Report every line of the records that includes the word "мирного".

Screenshot and code edit data
* * * * *

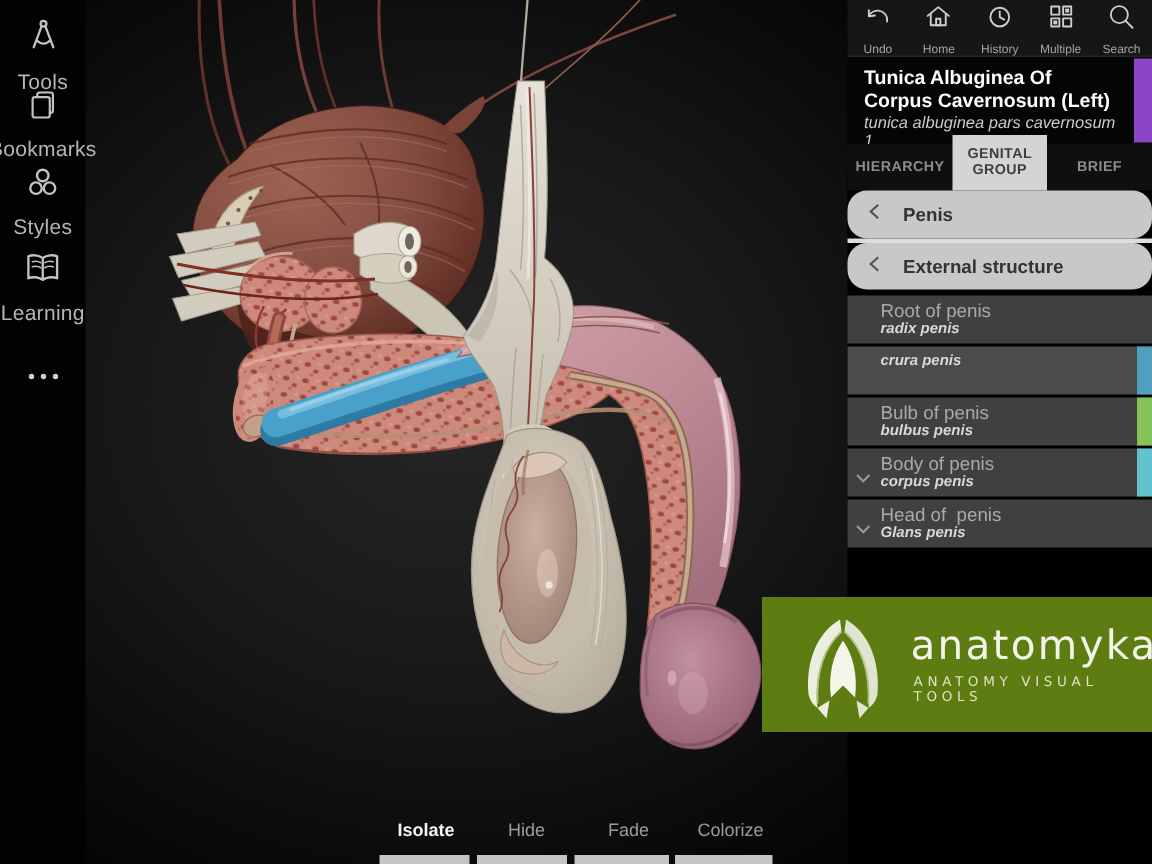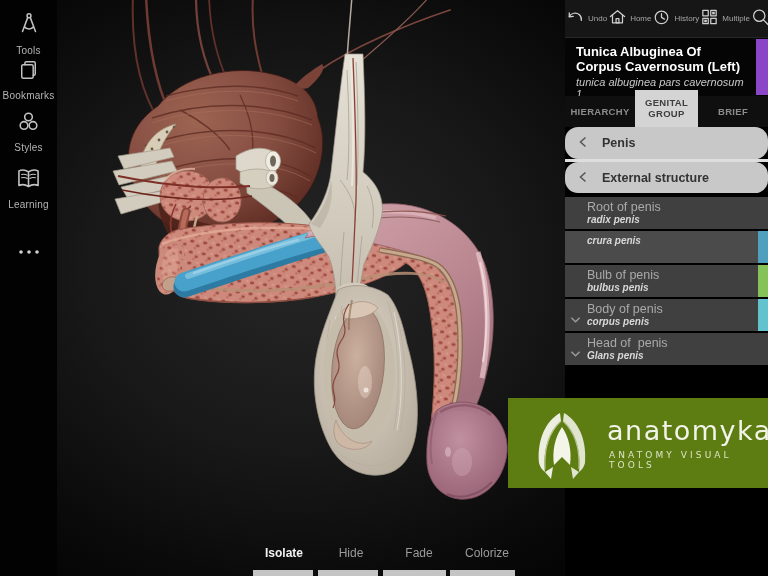--- a/index.html
+++ b/index.html
@@ -20,7 +20,7 @@
   
   .rpanel{position:absolute;left:565px;top:0;width:203px;height:576px;background:#000;z-index:6;}
   .toolbar{height:37px;background:#161616;border-bottom:1px solid #262626;display:flex;}
-  .tb-item{flex:1;display:flex;flex-direction:row;align-items:center;justify-content:center;gap:2px;color:#cfcfcf;cursor:pointer;}
+  .tb-item{flex:1;display:flex;flex-direction:column;align-items:center;justify-content:center;gap:2px;color:#cfcfcf;cursor:pointer;}
   .tb-item svg{stroke:#cfcfcf;fill:none;stroke-width:1.5;stroke-linecap:round;stroke-linejoin:round;}
   .tb-item .lbl{font-size:8px;color:#a5a5a5;}
 

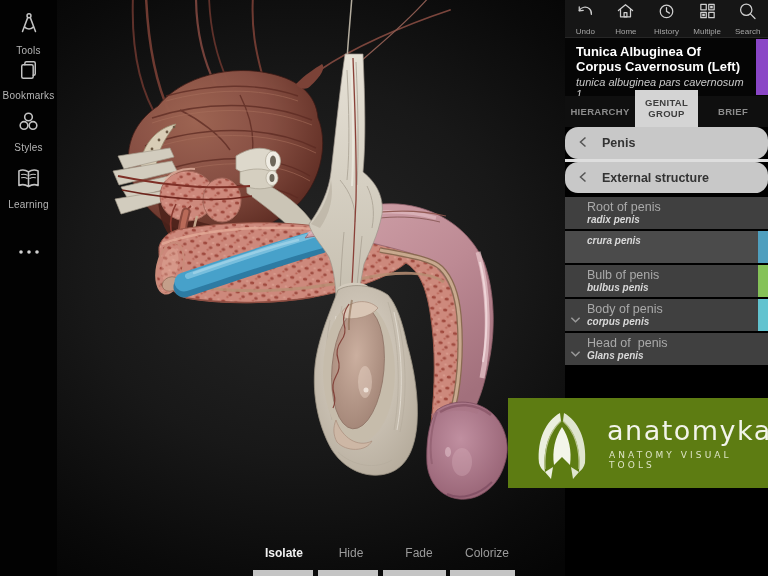--- a/index.html
+++ b/index.html
@@ -14,7 +14,7 @@
   
   .sidebar{position:absolute;left:0;top:0;width:57px;height:576px;background:#020202;z-index:5;}
   .side-item{position:absolute;left:0;width:57px;display:flex;flex-direction:column;align-items:center;color:#c3c3c3;cursor:pointer;}
-  .side-item .lbl{font-size:10px;color:#b5b5b5;margin-top:3px;letter-spacing:.2px;}
+  .side-item .lbl{font-size:14px;color:#b5b5b5;margin-top:3px;letter-spacing:.2px;}
   .side-item svg{stroke:#c3c3c3;fill:none;stroke-width:1.4;stroke-linecap:round;stroke-linejoin:round;}
 
   

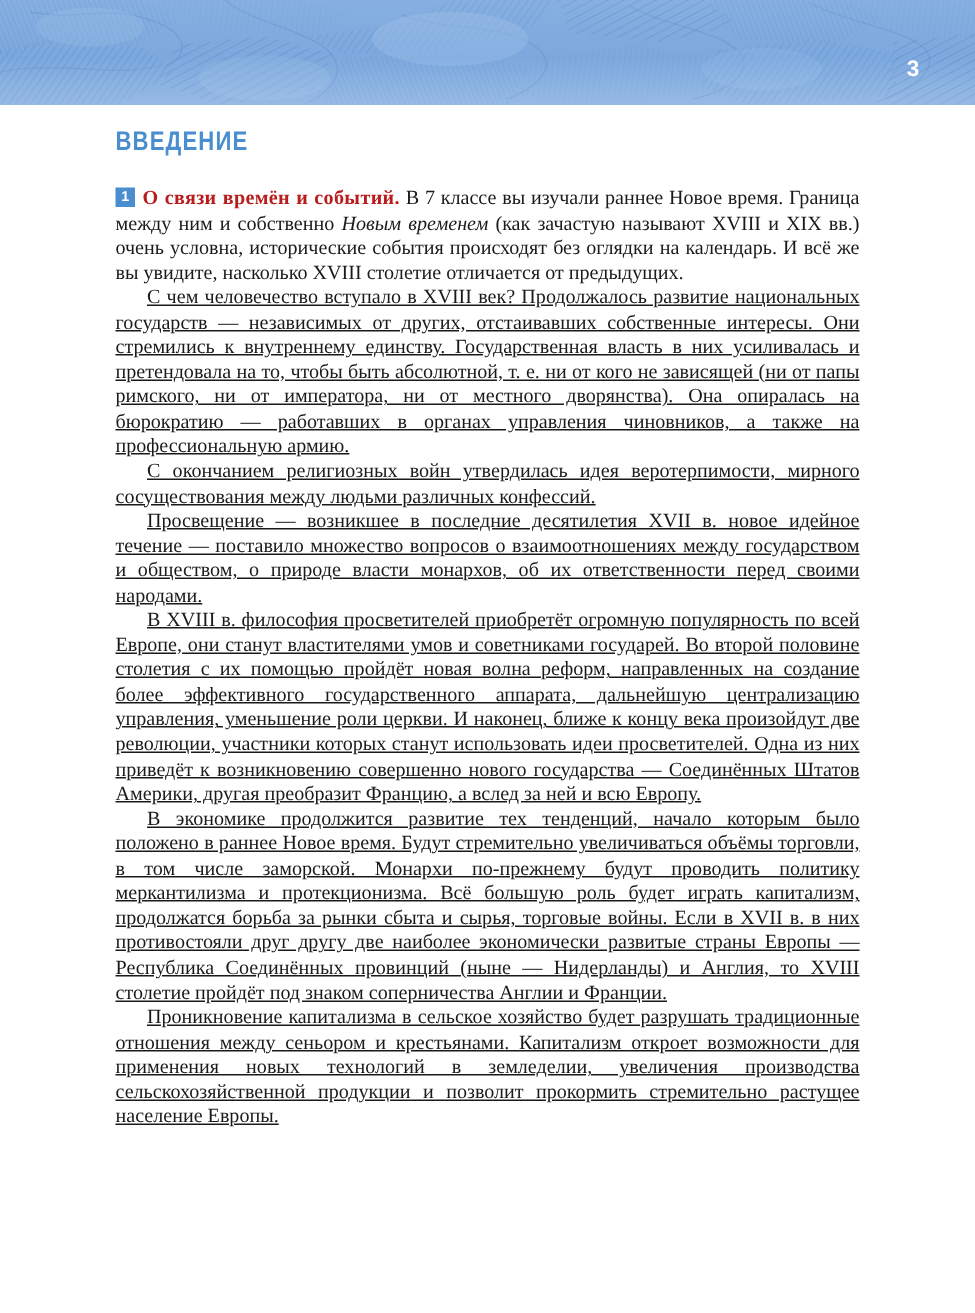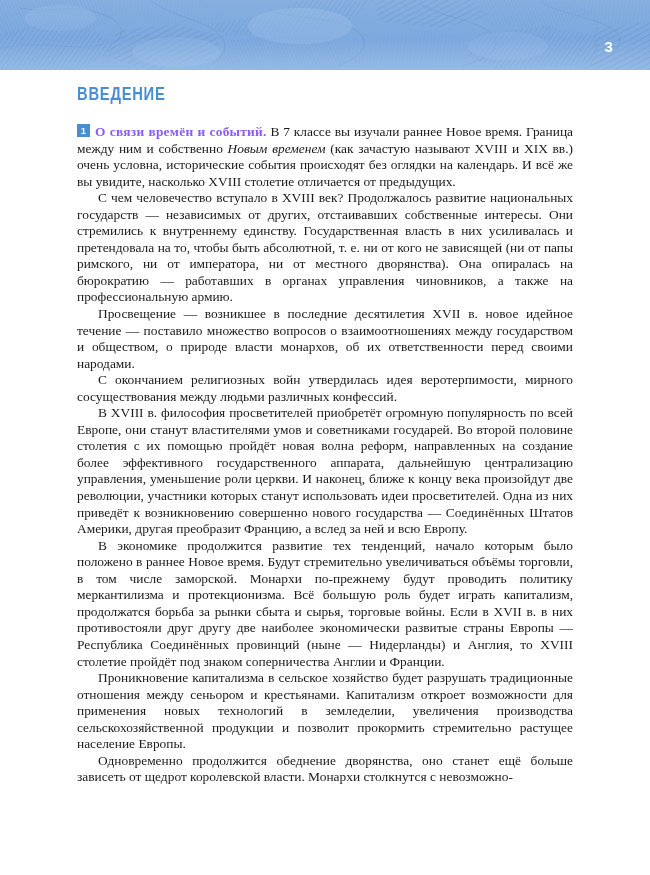--- a/index.html
+++ b/index.html
@@ -102,7 +102,7 @@
     top: -1px;
   }
   .lead-in {
-    color: #8b5cf6;
+    color: #b91c1c;
     font-weight: bold;
     letter-spacing: 0.25px;
   }

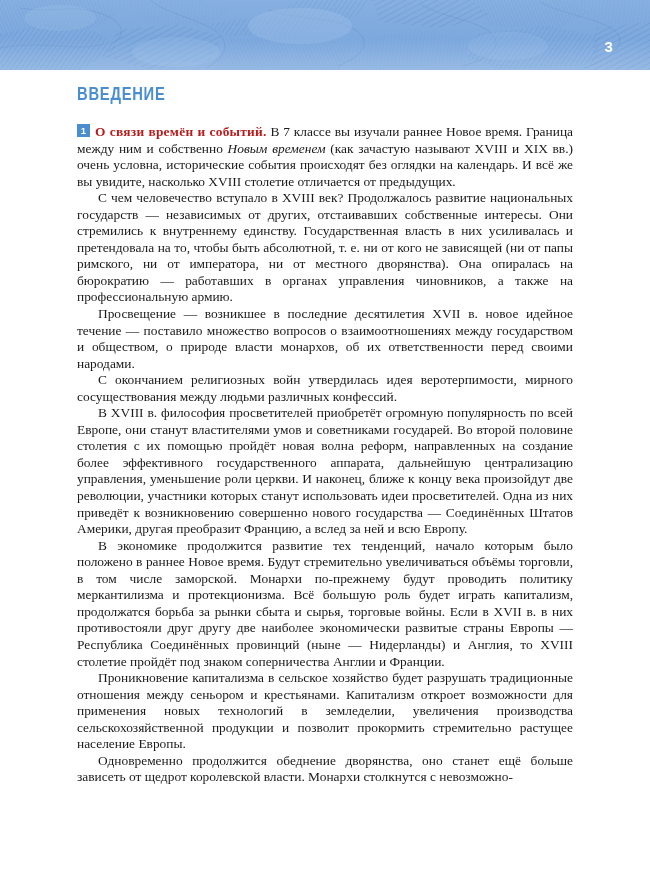--- a/index.html
+++ b/index.html
@@ -83,6 +83,7 @@
   }
   .para + .para {
     margin-top: 0;
+    text-decoration: underline;
   }
 
   .num-badge {

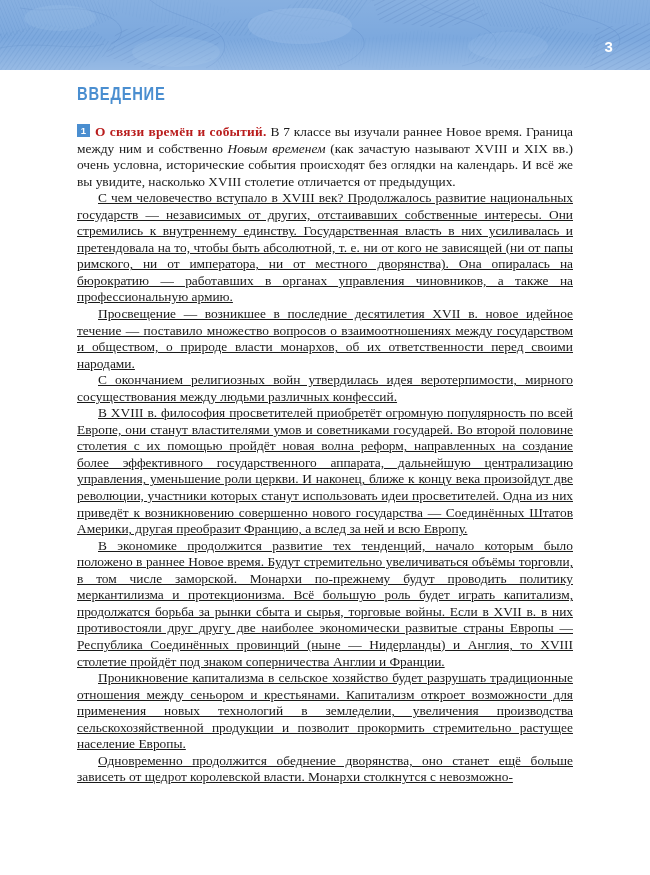--- a/index.html
+++ b/index.html
@@ -177,8 +177,8 @@
   <p class="para first"><span class="num-badge">1</span><span class="lead-in">О связи времён и событий.</span><span> В 7 классе вы изучали раннее Новое время. Граница между ним и собственно </span><span class="ital">Новым временем</span><span> (как зачастую называют XVIII и XIX вв.) очень условна, исторические события происходят без оглядки на календарь. И всё же вы увидите, насколько XVIII столетие отличается от предыдущих.</span></p>
 
   <p class="para">С чем человечество вступало в XVIII век? Продолжалось развитие национальных государств — независимых от других, отстаивавших собственные интересы. Они стремились к внутреннему единству. Государственная власть в них усиливалась и претендовала на то, чтобы быть абсолютной, т. е. ни от кого не зависящей (ни от папы римского, ни от императора, ни от местного дворянства). Она опиралась на бюрократию — работавших в органах управления чиновников, а также на профессиональную армию.</p>
+  <p class="para">С окончанием религиозных войн утвердилась идея веротерпимости, мирного сосуществования между людьми различных конфессий.</p>
   <p class="para">Просвещение — возникшее в последние десятилетия XVII в. новое идейное течение — поставило множество вопросов о взаимоотношениях между государством и обществом, о природе власти монархов, об их ответственности перед своими народами.</p>
-  <p class="para">С окончанием религиозных войн утвердилась идея веротерпимости, мирного сосуществования между людьми различных конфессий.</p>
   <p class="para">В XVIII в. философия просветителей приобретёт огромную популярность по всей Европе, они станут властителями умов и советниками государей. Во второй половине столетия с их помощью пройдёт новая волна реформ, направленных на создание более эффективного государственного аппарата, дальнейшую централизацию управления, уменьшение роли церкви. И наконец, ближе к концу века произойдут две революции, участники которых станут использовать идеи просветителей. Одна из них приведёт к возникновению совершенно нового государства — Соединённых Штатов Америки, другая преобразит Францию, а вслед за ней и всю Европу.</p>
   <p class="para">В экономике продолжится развитие тех тенденций, начало которым было положено в раннее Новое время. Будут стремительно увеличиваться объёмы торговли, в том числе заморской. Монархи по-прежнему будут проводить политику меркантилизма и протекционизма. Всё большую роль будет играть капитализм, продолжатся борьба за рынки сбыта и сырья, торговые войны. Если в XVII в. в них противостояли друг другу две наиболее экономически развитые страны Европы — Республика Соединённых провинций (ныне — Нидерланды) и Англия, то XVIII столетие пройдёт под знаком соперничества Англии и Франции.</p>
   <p class="para">Проникновение капитализма в сельское хозяйство будет разрушать традиционные отношения между сеньором и крестьянами. Капитализм откроет возможности для применения новых технологий в земледелии, увеличения производства сельскохозяйственной продукции и позволит прокормить стремительно растущее население Европы.</p>

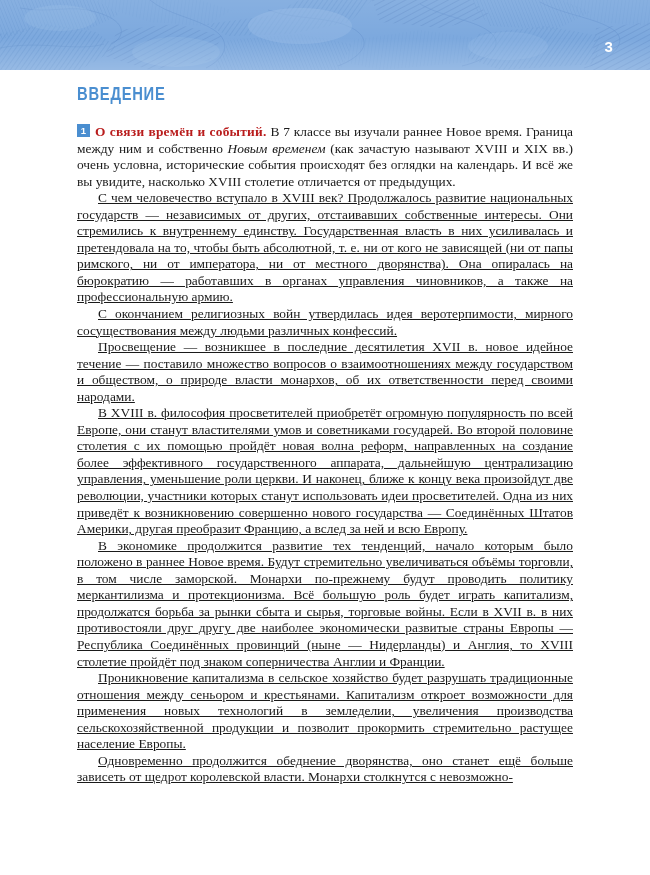--- a/index.html
+++ b/index.html
@@ -182,7 +182,6 @@
   <p class="para">В XVIII в. философия просветителей приобретёт огромную популярность по всей Европе, они станут властителями умов и советниками государей. Во второй половине столетия с их помощью пройдёт новая волна реформ, направленных на создание более эффективного государственного аппарата, дальнейшую централизацию управления, уменьшение роли церкви. И наконец, ближе к концу века произойдут две революции, участники которых станут использовать идеи просветителей. Одна из них приведёт к возникновению совершенно нового государства — Соединённых Штатов Америки, другая преобразит Францию, а вслед за ней и всю Европу.</p>
   <p class="para">В экономике продолжится развитие тех тенденций, начало которым было положено в раннее Новое время. Будут стремительно увеличиваться объёмы торговли, в том числе заморской. Монархи по-прежнему будут проводить политику меркантилизма и протекционизма. Всё большую роль будет играть капитализм, продолжатся борьба за рынки сбыта и сырья, торговые войны. Если в XVII в. в них противостояли друг другу две наиболее экономически развитые страны Европы — Республика Соединённых провинций (ныне — Нидерланды) и Англия, то XVIII столетие пройдёт под знаком соперничества Англии и Франции.</p>
   <p class="para">Проникновение капитализма в сельское хозяйство будет разрушать традиционные отношения между сеньором и крестьянами. Капитализм откроет возможности для применения новых технологий в земледелии, увеличения производства сельскохозяйственной продукции и позволит прокормить стремительно растущее население Европы.</p>
-  <p class="para">Одновременно продолжится обеднение дворянства, оно станет ещё больше зависеть от щедрот королевской власти. Монархи столкнутся с невозможно-</p>
 
 </div>
 

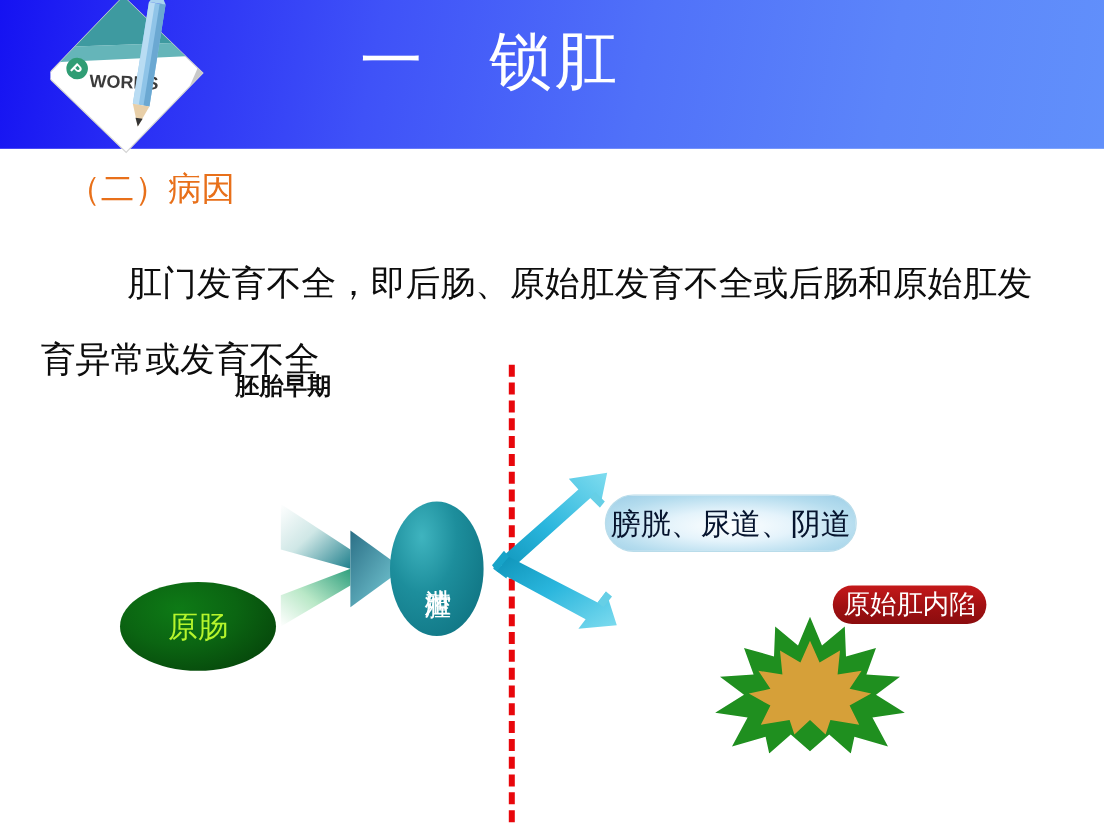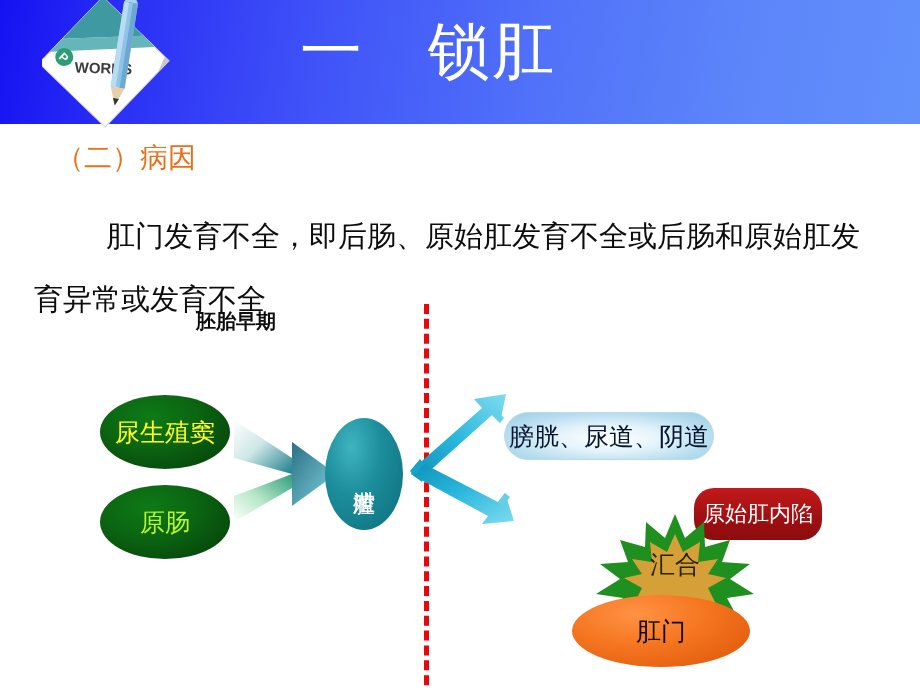--- a/index.html
+++ b/index.html
@@ -11,7 +11,7 @@
   #header{position:absolute;left:0;top:0;width:920px;height:124px;
           background:linear-gradient(100deg,#1512f2 0%,#2a2ff5 14%,#3f52f8 34%,#5071f9 58%,#5c85fa 80%,#6190fb 100%);}
   #header-title{position:absolute;left:300px;top:14px;width:560px;height:80px;
-          color:#ffffff;font-size:62px;line-height:74px;letter-spacing:2px;
+          color:#ffffff;font-size:52px;line-height:74px;letter-spacing:2px;
           font-family:"DejaVu Serif","Liberation Serif",serif;white-space:pre;}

* * * * *

EXERCISE ANSWER
+  <p class="para">С окончанием религиозных войн утвердилась идея веротерпимости, мирного сосуществования между людьми различных конфессий.</p>
-  <p class="para">С окончанием религиозных войн утвердилась идея веротерпимости, мирного сосуществования между людьми различных конфессий.</p>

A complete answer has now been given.